The one-ton Aluminum Gantry Crane was the perfect solution to ensure smooth travel over a fixed-path, and Spanco was able to customize the system to their exact specifications. In order to digitally capture the rugs, photographers used a custom-built camera rig, which was attached to the gantry crane. The museum fastened an H2D multi-shot camera to the top of the crane that provided four shots of each section and blended together all the images for a perfect representation of each square. The sections were laid out with careful precision using lasers that projected a grid from the legs of the gantry. This allowed the camera to take accurate photographs of each square section. The crane traveled across 60-feet of V-Groove track, stopping from one tiny section to another, to snap multiple shots of each square. The grid provided exact measurements and the gantry traveling along the fixed path ensured flawless movement from one square to the next. Once the entire rug was photographed in sections, the images were transferred to a computer in the same room, where their photography team stitched the pieces together using Photoshop for an exact replication of each rug in flawless detail.
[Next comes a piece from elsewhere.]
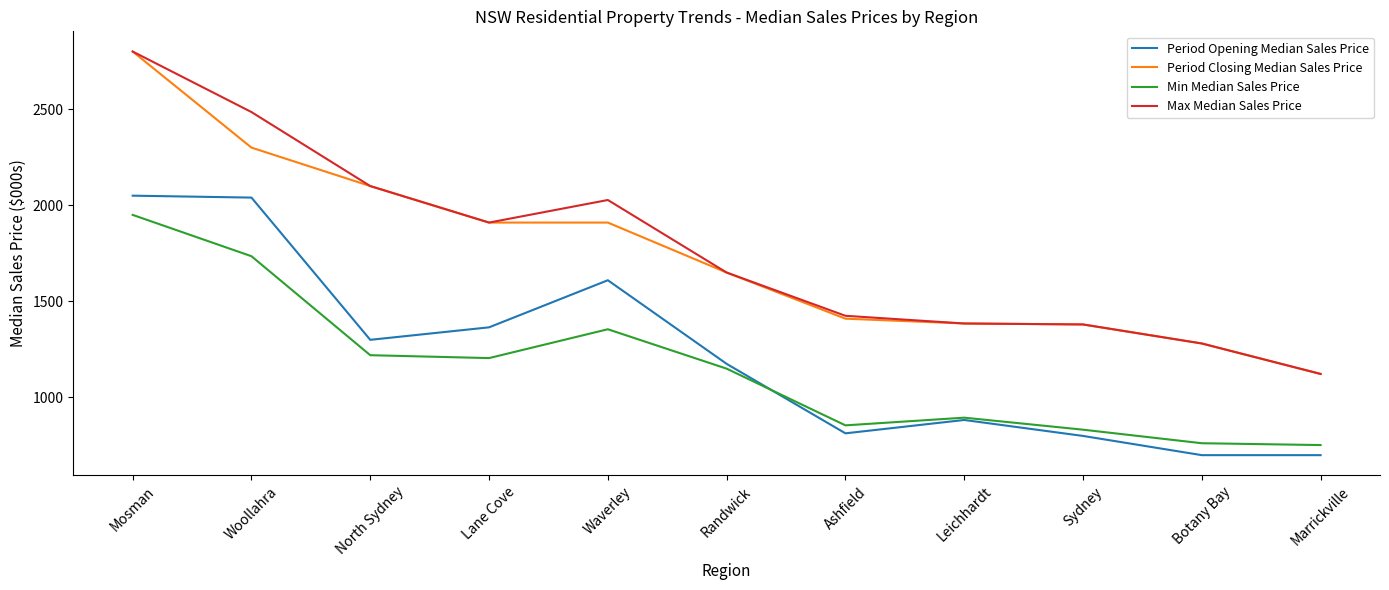

What is the difference between the maximum and minimum values in the Period Closing Median Sales Price series?

1677.5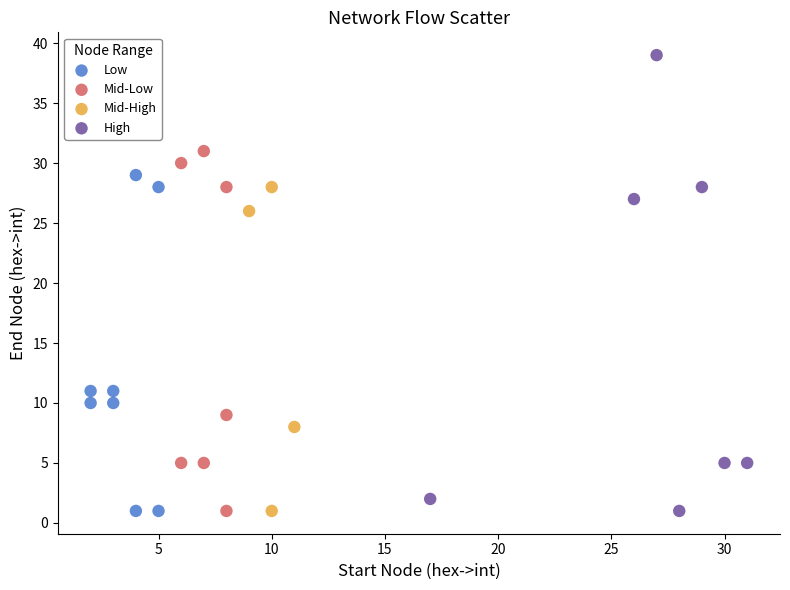

Which series contains the highest Y value?

High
Once the rugs were photographed using the high-resolution camera, they could be digitally archived to avoid handling and further damage to the ancient artifacts.

The digital archive of Islamic rugs is now on display at the Museum and portions of it can viewed online by visiting the Islamic Art section of the Met’s website. Preserving the artwork and documenting the rugs in sections was a huge undertaking. But, with the help of their Aluminum Gantry Crane from Spanco, they were able to complete the digital archive quickly and effectively to ensure the integrity of these famous rugs for centuries to come.